▸ PAGE TEXT:
A number of steps are required to achieve response to selection, and thus to make genetic progress or genetic gain. First of all the animals need to be ranked in order of their predicted genetic potential. How to obtain the most accurate estimates of the genetic potential (the EBV) was subject of the previous chapter. Now that the animals can be ranked, the next step is to select the best for breeding. Success of the selection decisions depend on a number of factors:
How heritable is the trait under selection (i.e. the trait in the breeding goal)?
How much genetic variation for that trait is there in the population?
What is the average accuracy of the EBV, and thus the accuracy of selection?
What proportion of the animals will be selected for breeding?
In case genetic gain is to be expressed per year, rather than per generation: how long is a generation?
The heritability and the genetic variance are population parameters and cannot be influenced by the breeder. This is assuming that the phenotypes that were collected for estimating the heritability was of good quality, and the pedigree was recorded without errors.
A factor that can be influenced by the breeder is the accuracy of selection. If sufficient number of offspring can be used for estimating the breeding value, then the accuracy will be higher than if only performance of a few sibs is available. However, a downside of waiting for many offspring to be born before selecting the animals is that it takes a very long time before sufficient information is collected.
In Figure 1 is an illustration of a population that is ranked according to their phenotype for a certain trait. Most animals have an average phenotype, few are scoring very low, and few are scoring very high. After ranking you can select the best animals. The size of the proportion of the population that will be selected will depend on the how many animals are required for breeding. The selected proportion is the factor that is easiest to influence. A smaller proportion results in larger genetic response because the selected animals will be more superior than with a larger selected proportion.
However, the selected proportion cannot be unlimitedly small for two main reasons: first of all the intention is to maintain population size. So if few animals are selected, these need to be able to produce sufficient number of offspring to replace the entire generation of animals. Especially in females the number of offspring can be a limiting factor. Second, few animals selected as parents with large number of offspring, results in many animals that are closely related in the next generation, and thus a rate of inbreeding that may exceed the limit of 0.5 to 1 % as advised by the FAO.
Even though the genetic progress PER GENERATION is increased, the genetic progress PER YEAR is not or even decreased. In other words: there is a balance between increasing accuracy of selection and the time required to achieve the information to achieve the largest genetic gain per year.
Thus: to optimize the success of a breeding program it is important to balance the relatively short-term decisions: acquire high genetic gain, and the long term maintenance of the population: controlling rate of inbreeding.

▸ TASK REQUIREMENTS:
A) According to the text on genetic selection, which factor is the easiest for the breeder to influence?
B) Return everything from "What is the" down to "recorded without errors." in the text on genetic selection, copied word for word.
Rely only on the text on genetic selection, not on the material.

▸ RAW DATA:
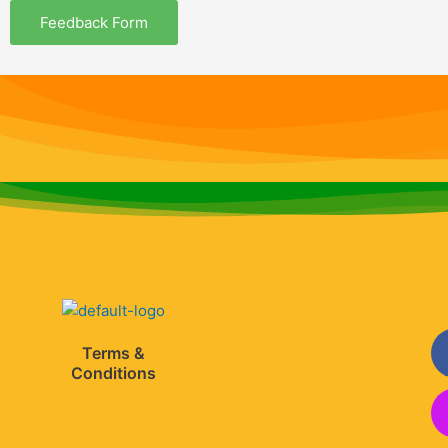
m
Feedback Form
Terms &
Conditions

▸ ANSWERS TO THE EXERCISE:
A) The selected proportion

B)
What is the average accuracy of the EBV, and thus the accuracy of selection?
What proportion of the animals will be selected for breeding?
In case genetic gain is to be expressed per year, rather than per generation: how long is a generation?
The heritability and the genetic variance are population parameters and cannot be influenced by the breeder. This is assuming that the phenotypes that were collected for estimating the heritability was of good quality, and the pedigree was recorded without errors.